> ТЕКСТ ДЛЯ ЧТЕНИЯ
Полуночные бдения над рассказами Андрея Гальперина
Каюсь, до последнего дня дотянула с рецензией, а теперь её писать сложновато – вот они, висят перед моим лицом два превосходных отзыва более дисциплинированных критиков, да ещё и близких друзей. Как тут удержаться от полемических жестов, как избежать ненужных повторов и очередных фабульных спойлеров, учитывая, что речь идёт о хорроре – жанре, априори предполагающем тайну и непредсказуемый (даже если предвкушаемый) финал? Впрочем, какая здесь к чёрту тайна, все карты уже раскрыты задолго до моего появления на сетевой сцене… Отступать поздно. Будет теперь на «Книгозавре» эдакий литературно-критический тримаран с надписями «Гальперин» по правому и левому борту…
На «Самиздате» под многообещающей пометкой «хоррор» вывешены восемь гальперинских текстов – «Сказка, не рассказанная на ночь», «Томатная паста», «Туман», «Мешок зла», «петросян», хоррор-фантастика «Из глубины» и «Я люблю тебя, Мэри-Сью!» и хоррор-юмореска (вообще-то, этот поджанр всегда назывался черным юмором): «Тут зазвонил телефон…». Пожалуй, и лирический этюд «Возвращение с гор» тоже располагается на территории хоррора, разве что где-то в провинции, рядом с государственной границей. А вот ослепительные и чудовищные «Шесть дней» и «Блюда, входящие в рацион морских демонов», несмотря на то, что им отказано в хоррор-гражданстве, должны, я считаю, получить особый статус – заповедный. Тексты эти, предельно и запредельно реалистические, так далеко ушли от чистого хоррора, что невольно вернулись к нему же, но уже с какой-то другой стороны.
(Главу из фантастической хоррор-повести «Последний центурион» я не беру в расчет, так как рассматриваю только малую прозу).
Итак, ты начинаешь читать эти одиннадцать рассказов… один за другим… и гипотетическому стороннему наблюдателю видно, что сидишь ты с полуоткрытым окаменевшим ртом, и почти что видно, как тяжело ворочается дыхание у тебя в горле. А потом и сам ты с удивлением слышишь свой нервозный полусмешок, на последних абзацах, и поднимаешь слегка обезумевшую голову и крутишь ею из стороны в сторону, и говоришь, будто снимая с себя всякую ответственность за прочитанное: «Ну, Гальперин… во это да, вот это рассказик, ёклмн…». Вроде бы ты прогулялся вслед за автором в преисподнюю, «мрачную и наполненную ужасом сверх краёв», но если присмотреться – нет, никуда ты не уходил, все время оставался дома, в привычном обжитом мирке, до дрожи и до мелочей узнаваемом, вплоть до паршивого болгарского кетчупа (не знаю, что это за кетчуп такой, но безоговорочно верю – дрянь). Жизнь в этом мирке беспросветна, пошла и бессмысленна, и вдобавок безрадостна – нельзя же считать истинными радостями то, чем персонажи заполняют свои никчемные дни и часы.

> СОБРАННЫЕ ДАННЫЕ
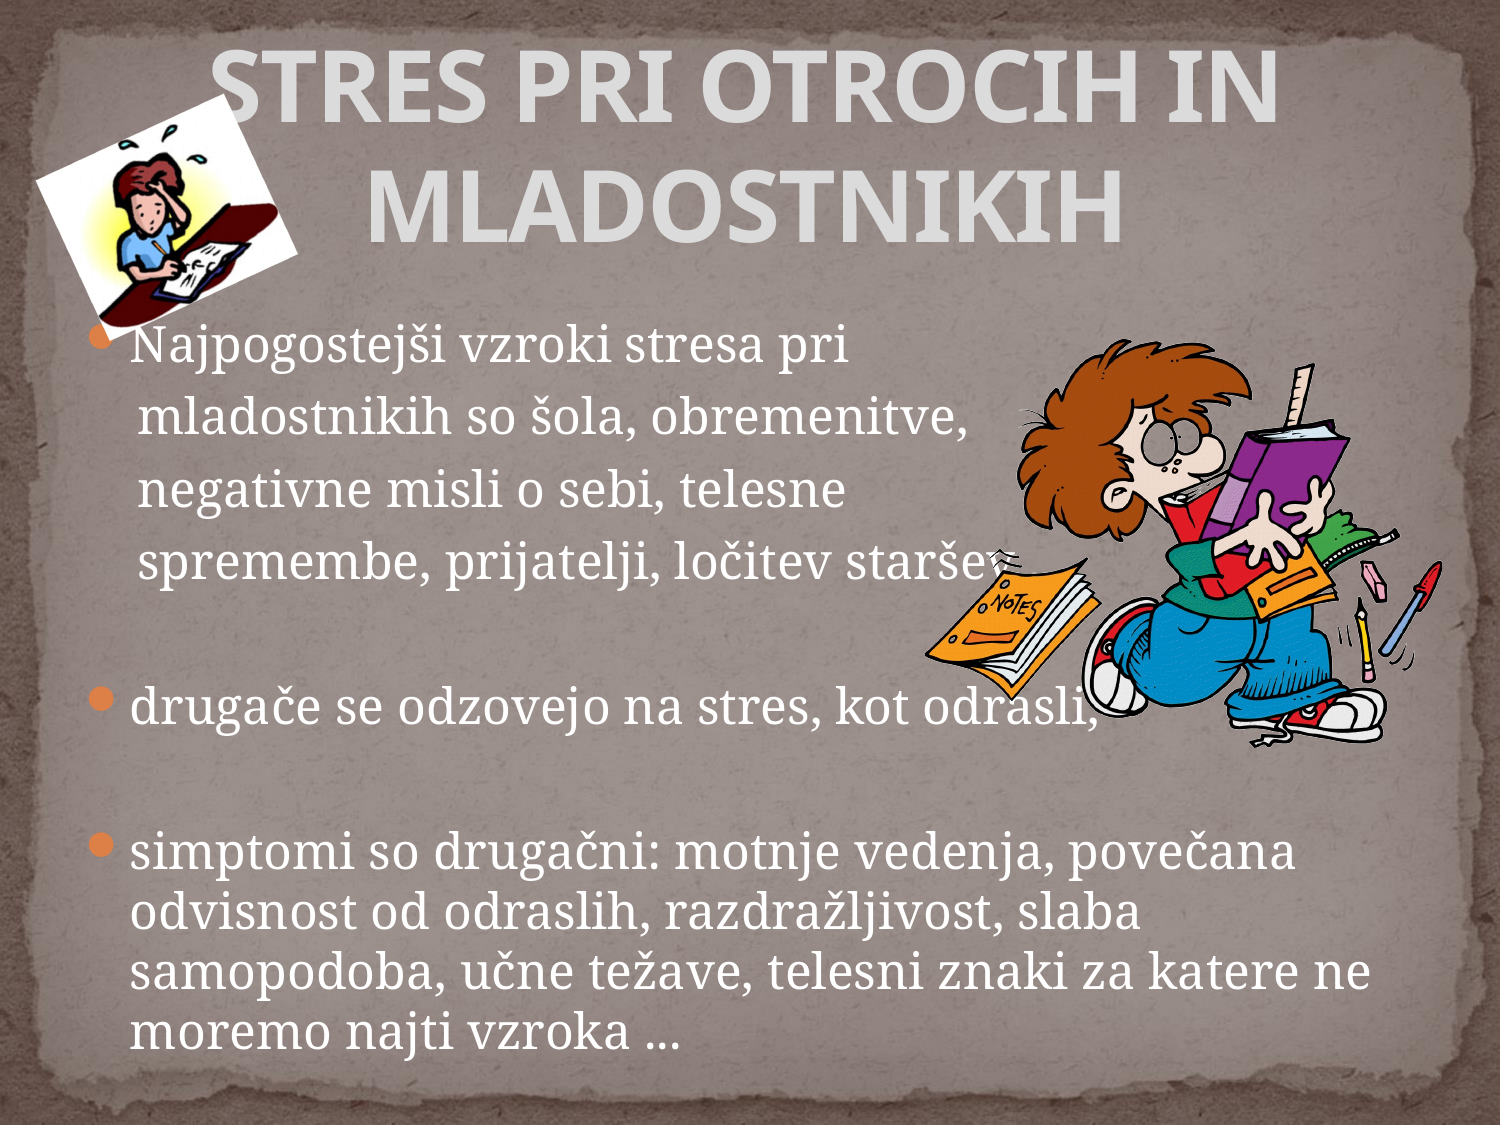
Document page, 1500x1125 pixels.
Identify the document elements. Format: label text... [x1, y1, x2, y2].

> ЗАДАНИЕ
Ответьте на вопросы по рецензии на рассказы Андрея Гальперина.
1. Сколько текстов Гальперина вывешено на «Самиздате» с пометкой «хоррор»?
2. Какую главу автор рецензии не берёт в расчёт и по какой причине?
3. Какой кетчуп упоминается в описании привычного мирка персонажей?

> РЕШЕНИЕ ЗАДАНИЯ
1. Восемь текстов.
2. Главу из фантастической хоррор-повести «Последний центурион», так как в рецензии рассматривается только малая проза.
3. Паршивый болгарский кетчуп.